Roddick, the tournament winner in 2002, is the semifinals for the third time in three tournaments this year. He will play 19-year-old Andy Murray, who beat him in the semifinals last week in San Jose. Roddick also lost to Roger Federer in the Australian Open semis last month.
"It's a frustrating dynamic to feel like you're on the verge of playing well, but not quite there," Roddick said. "That's kind of what I've been battling the past few weeks and battling in these tournaments and trying to give myself another chance to play."
But Lu, 90th in the world and in his first quarterfinal, broke Roddick's serve twice and went up 2-4 in the second. He held serve for a 2-5 lead despite Roddick having four break points, prompting the American to yell and smash his racket against the court and break it in half with his hands.
Roddick held and broke back, then held serve himself to force the tiebreak only to fall behind 3-6 in the tiebreaker.

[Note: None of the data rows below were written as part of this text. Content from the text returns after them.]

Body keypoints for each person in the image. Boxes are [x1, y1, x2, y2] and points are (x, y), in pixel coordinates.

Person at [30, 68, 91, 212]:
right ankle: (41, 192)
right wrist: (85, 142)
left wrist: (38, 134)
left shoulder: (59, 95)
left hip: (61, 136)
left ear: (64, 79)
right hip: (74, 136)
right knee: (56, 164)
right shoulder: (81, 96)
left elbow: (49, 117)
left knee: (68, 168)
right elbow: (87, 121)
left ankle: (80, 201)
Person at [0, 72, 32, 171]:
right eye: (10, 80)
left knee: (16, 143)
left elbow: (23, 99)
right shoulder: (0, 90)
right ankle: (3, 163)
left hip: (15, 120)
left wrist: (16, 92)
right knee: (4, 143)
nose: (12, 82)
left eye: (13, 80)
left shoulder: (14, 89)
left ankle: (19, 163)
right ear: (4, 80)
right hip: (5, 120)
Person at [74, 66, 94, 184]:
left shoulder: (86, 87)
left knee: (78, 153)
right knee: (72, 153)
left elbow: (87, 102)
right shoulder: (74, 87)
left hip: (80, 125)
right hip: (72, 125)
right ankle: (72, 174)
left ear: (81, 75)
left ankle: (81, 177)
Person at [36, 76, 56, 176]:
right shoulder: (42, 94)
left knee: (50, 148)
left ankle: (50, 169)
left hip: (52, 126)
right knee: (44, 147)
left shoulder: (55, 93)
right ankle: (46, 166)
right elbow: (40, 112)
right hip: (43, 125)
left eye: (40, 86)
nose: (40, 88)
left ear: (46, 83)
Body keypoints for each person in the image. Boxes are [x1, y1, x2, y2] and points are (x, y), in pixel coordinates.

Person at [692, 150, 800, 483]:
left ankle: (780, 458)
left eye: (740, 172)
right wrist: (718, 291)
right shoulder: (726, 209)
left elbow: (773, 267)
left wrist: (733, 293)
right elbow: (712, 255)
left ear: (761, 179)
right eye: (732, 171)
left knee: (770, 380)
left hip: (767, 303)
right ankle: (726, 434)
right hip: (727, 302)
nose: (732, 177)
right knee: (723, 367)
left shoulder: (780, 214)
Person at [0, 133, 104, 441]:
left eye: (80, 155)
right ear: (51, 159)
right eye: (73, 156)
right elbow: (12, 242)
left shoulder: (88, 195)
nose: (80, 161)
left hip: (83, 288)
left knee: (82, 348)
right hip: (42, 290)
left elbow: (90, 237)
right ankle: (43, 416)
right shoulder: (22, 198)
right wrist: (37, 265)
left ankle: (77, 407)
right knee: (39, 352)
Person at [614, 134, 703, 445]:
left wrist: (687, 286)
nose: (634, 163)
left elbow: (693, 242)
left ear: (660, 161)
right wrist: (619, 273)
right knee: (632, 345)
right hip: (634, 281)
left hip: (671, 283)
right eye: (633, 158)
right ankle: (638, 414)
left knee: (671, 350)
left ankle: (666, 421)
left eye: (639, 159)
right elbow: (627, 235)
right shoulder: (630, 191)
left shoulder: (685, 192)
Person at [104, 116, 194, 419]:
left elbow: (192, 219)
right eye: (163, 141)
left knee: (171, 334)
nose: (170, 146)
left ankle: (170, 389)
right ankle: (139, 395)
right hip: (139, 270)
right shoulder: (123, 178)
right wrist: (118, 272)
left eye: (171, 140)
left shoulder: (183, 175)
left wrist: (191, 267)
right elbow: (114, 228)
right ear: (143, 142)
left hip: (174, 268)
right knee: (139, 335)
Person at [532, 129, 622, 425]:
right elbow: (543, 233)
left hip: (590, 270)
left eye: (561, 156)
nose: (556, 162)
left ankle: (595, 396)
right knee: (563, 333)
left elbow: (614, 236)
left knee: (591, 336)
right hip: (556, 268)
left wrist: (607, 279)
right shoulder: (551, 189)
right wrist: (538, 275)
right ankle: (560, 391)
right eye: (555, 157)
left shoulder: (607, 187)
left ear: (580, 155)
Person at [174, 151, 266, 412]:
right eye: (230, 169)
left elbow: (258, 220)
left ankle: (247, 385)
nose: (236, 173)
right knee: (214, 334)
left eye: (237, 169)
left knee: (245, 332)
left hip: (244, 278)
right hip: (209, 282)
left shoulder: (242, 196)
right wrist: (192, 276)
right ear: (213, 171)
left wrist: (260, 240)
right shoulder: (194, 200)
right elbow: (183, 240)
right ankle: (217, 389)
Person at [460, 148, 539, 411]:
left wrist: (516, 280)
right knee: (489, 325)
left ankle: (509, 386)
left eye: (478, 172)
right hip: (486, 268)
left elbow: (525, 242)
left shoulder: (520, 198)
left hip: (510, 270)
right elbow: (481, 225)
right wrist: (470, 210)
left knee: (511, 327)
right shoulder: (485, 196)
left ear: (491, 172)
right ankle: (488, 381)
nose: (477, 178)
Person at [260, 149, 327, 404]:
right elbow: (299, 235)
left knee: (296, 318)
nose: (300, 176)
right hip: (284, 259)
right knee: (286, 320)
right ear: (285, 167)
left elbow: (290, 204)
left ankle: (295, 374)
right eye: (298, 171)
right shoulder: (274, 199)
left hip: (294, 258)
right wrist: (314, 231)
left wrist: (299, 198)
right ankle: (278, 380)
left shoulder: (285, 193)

Then Roddick won the next three points and tied it up at 6-6 when Lu double-faulted for the seventh time in the set. Lu hit a backhand crosscourt for a 6-7 lead only to hit forehands into the net on two of the next three points, the last giving Roddick the win.
Fish has reached the quarterfinals or better in each of his four tournaments this season and now is in his second semifinal of 2007. His serve couldn't be more effective this week. He won eacpoint on 19 of his first serves and had 11 aces to one for the Russian, who never had a chance.
"He called the trainer at 3-0, I just assumed it was a frustration trainer call more than anything," Fish said.
Haas needed only 44 minutes to beat Querrey for the second time in two tournaments. The German, who won here in 1999 and in 2006, has not faced a break point this week and had seven aces to only one by the big-serving Querrey.
Murray of Scotland, who successfully defended his title last week at San Jose, rolled into his second consecutive semifinal by saving two break points on his serve. He has won eight straight matches going back to San Jose.
"I feel like these are the sort of runs I need to go on to prove to people I can go deep in the slams and keep up play for two weeks. I haven't done that before, and I hope I can do it now," Murray said.